Neue Projektgruppen kommen in jedem Jahr dazu, andere verschwinden wieder. So haben sich Leute gemeldet, die einen Tanztreff gründen, Wissen aus Kirchenbüchern ableiten, jungen Menschen den Berufseinstieg erleichtern wollen oder einen Single-Treff für Senioren gründen. „In unserer Gesellschaft ist die Wertschätzung des Individuums in Gefahr, wenn er nicht genügend Nutzen abwirft, nicht ins Bild von Jugendlichkeit, moderner Kompetenz und Preiswürdigkeit passt“ erläutert der pensionierte Realschulrektor aus Bornich den Grund, warum er mit Gleichgesinnten diese Bildungsform für Menschen „in der zweiten Lebenshälfte“ entwickelt hat. „Aber der Mensch ist ein in allen Altersklassen von Gott geliebtes, einzigartiges Geschöpf“, so Zorbach.

thumb_1muetzenlewentzi55Schüler seien neugierig auf die Welt und aufgeschlossen für alles, würden ihre Interessen und Einsichten in ihren Bildungsprozess einbringen, weiß der ehemalige Schulleiter. Die Älteren hätten Wissen und Erfahrungen. „Sie wollen sich austauschen über ihre Kenntnisse und Erfahrungen. Sie wollen über Jahre gewonnene Eindrücke hinterfragen und deuten, um sich immer noch an der Gestaltung der Wirklichkeit zu beteiligen.“ Die Initiative wolle ermutigen, Ideen und Interessen dieser Altersklasse gemeinsam mit anderen zu entwickeln und partnerschaftlich zu realisieren. „Ältere haben die Aufgabe, neue Formen der Teilhabe an der Gesellschaft zu finden und soziale Kontakte ohne die bisherigen beruflichen Notwendigkeiten zu knüpfen.“

Die Gesellschaft werte Menschen meist nur noch nach ihrer beruflichen Produktivität. Die Initiative mache deutlich, dass der Mensch zu mehr geschaffen wurde als Geld zu verdienen und dass er auch jenseits des Berufslebens wichtig für die Gesellschaft sei, erklärt Dekan Matthias Moos, warum das evangelische Dekanat St. Goarshausen das ehrenamtliche Engagement der Initiative unterstützt.

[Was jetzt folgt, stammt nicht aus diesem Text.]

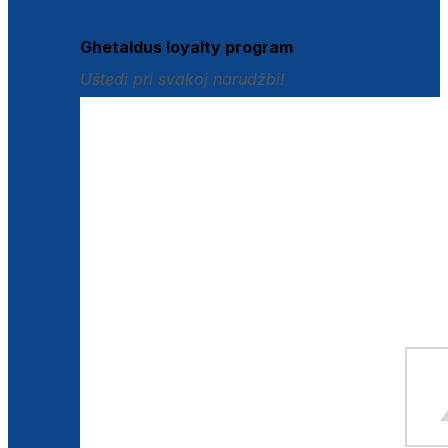
Istraži loyalty pogodnosti
Ghetaldus loyalty program
Uštedi pri svakoj narudžbi!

 Wer Interesse hat, sich in der Initiative einzubringen, kann mit ihr unter Telefon 06771/94974 Kontakt aufnehmen oder sich im Internet informieren unter www.i55plusminus.de.

Bildunterzeilen:

Auch außerhalb des Berufslebens sind Wissen, Erfahrung und Interessen von Menschen jenseits der „50“ für eine Gesellschaft wichtig, sagt Dieter Zorbach, Ideengeber der Initiative 55 plus-minus im evangelischen Dekanat St. Goarshausen.

Der Wunsch, Schweißen zu lernen, wurde verwirklicht.

Karin Goetz (rechts) suchte nach Lesepaten und wurde fündig.

Musikanten fanden mit der Initiative zueinander.

Innenstaatssekretär Roger Lewentz brachten die Polen-Reisenden der Initiative eine Polizei-Mütze mit.